Mali : la nouvelle région de Taoudenni hors de contrôle

Réservé aux abonnés | | Par Jeune Afrique
Membres du Mouvement national de libération de l'Azawad (MNLA). en 2012, à Kidal.

Membres du Mouvement national de libération de l'Azawad (MNLA). en 2012, à Kidal. © Rebecca Blackwell/AP/SIPA

Créée il y a quelques semaines, la nouvelle région administrative de Taoudenni est un casse-tête pour l’État malien.
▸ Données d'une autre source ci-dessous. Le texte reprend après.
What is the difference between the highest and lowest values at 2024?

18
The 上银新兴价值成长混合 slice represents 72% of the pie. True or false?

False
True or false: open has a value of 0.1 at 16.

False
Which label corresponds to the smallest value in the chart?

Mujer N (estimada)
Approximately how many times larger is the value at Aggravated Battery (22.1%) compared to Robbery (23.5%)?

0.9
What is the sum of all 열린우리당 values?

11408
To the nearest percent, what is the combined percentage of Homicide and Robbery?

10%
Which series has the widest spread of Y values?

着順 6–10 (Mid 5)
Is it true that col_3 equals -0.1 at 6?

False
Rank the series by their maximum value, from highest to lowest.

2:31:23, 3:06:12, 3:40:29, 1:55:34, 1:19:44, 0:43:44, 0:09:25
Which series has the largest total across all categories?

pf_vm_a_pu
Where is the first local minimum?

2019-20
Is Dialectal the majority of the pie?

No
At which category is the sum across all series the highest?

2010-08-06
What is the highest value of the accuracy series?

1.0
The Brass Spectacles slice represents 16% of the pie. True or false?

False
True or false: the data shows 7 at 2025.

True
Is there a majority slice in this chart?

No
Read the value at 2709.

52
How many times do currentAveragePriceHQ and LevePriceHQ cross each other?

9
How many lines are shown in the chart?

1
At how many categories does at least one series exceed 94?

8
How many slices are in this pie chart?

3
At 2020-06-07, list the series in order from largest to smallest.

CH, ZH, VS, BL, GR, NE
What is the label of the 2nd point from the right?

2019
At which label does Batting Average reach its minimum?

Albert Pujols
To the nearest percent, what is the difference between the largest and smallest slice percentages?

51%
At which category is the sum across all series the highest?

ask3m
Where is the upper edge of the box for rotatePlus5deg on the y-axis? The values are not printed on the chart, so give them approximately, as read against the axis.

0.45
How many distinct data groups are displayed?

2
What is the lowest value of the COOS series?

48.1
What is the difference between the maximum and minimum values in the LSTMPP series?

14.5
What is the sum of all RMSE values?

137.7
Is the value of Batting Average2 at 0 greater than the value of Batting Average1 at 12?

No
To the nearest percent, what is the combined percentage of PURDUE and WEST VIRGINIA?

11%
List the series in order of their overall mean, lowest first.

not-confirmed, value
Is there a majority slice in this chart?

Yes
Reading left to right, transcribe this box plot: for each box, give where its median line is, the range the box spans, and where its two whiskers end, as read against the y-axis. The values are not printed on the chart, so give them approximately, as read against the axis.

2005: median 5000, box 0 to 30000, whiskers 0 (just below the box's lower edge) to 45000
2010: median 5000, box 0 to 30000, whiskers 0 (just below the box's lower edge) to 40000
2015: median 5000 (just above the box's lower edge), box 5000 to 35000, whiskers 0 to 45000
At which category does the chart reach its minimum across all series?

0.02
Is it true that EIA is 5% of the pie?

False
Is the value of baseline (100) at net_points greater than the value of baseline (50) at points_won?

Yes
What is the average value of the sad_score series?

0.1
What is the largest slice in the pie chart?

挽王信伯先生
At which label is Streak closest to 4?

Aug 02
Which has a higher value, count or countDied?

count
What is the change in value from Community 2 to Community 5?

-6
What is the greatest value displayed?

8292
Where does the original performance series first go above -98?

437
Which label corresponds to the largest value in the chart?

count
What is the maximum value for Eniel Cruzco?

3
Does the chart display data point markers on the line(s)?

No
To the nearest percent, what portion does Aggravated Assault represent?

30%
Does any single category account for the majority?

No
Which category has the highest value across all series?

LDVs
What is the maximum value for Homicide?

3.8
Et pas seulement parce qu’il s’agit de l’une des plus vastes et des moins peuplées du pays. Selon une source onusienne, la ville éponyme, située dans l’extrême nord du Mali, en plein désert, échappe totalement à l’autorité de l’État. Il n’y a là-bas ni soldats maliens, ni Casques bleus de la Minusma, ni éléments de la force française Barkhane.

Et cela ne date pas d’hier : « Personne n’y est allé depuis la libération du Nord en 2013 », affirme notre source. La zone, haut lieu du trafic de drogue, est aujourd’hui contrôlée par deux groupes : le Mouvement arabe de l’Azawad (MAA), qui s’y est implanté en février 2014, et Al-Qaïda au Maghreb islamique (Aqmi), qui s’y trouve depuis le début de 2015. Ces deux groupes, l’un participant au processus de paix, l’autre faisant tout pour le torpiller, « cohabitent sans difficultés », ajoute la source onusienne. Ils assurent notamment la sécurité des convois de drogue.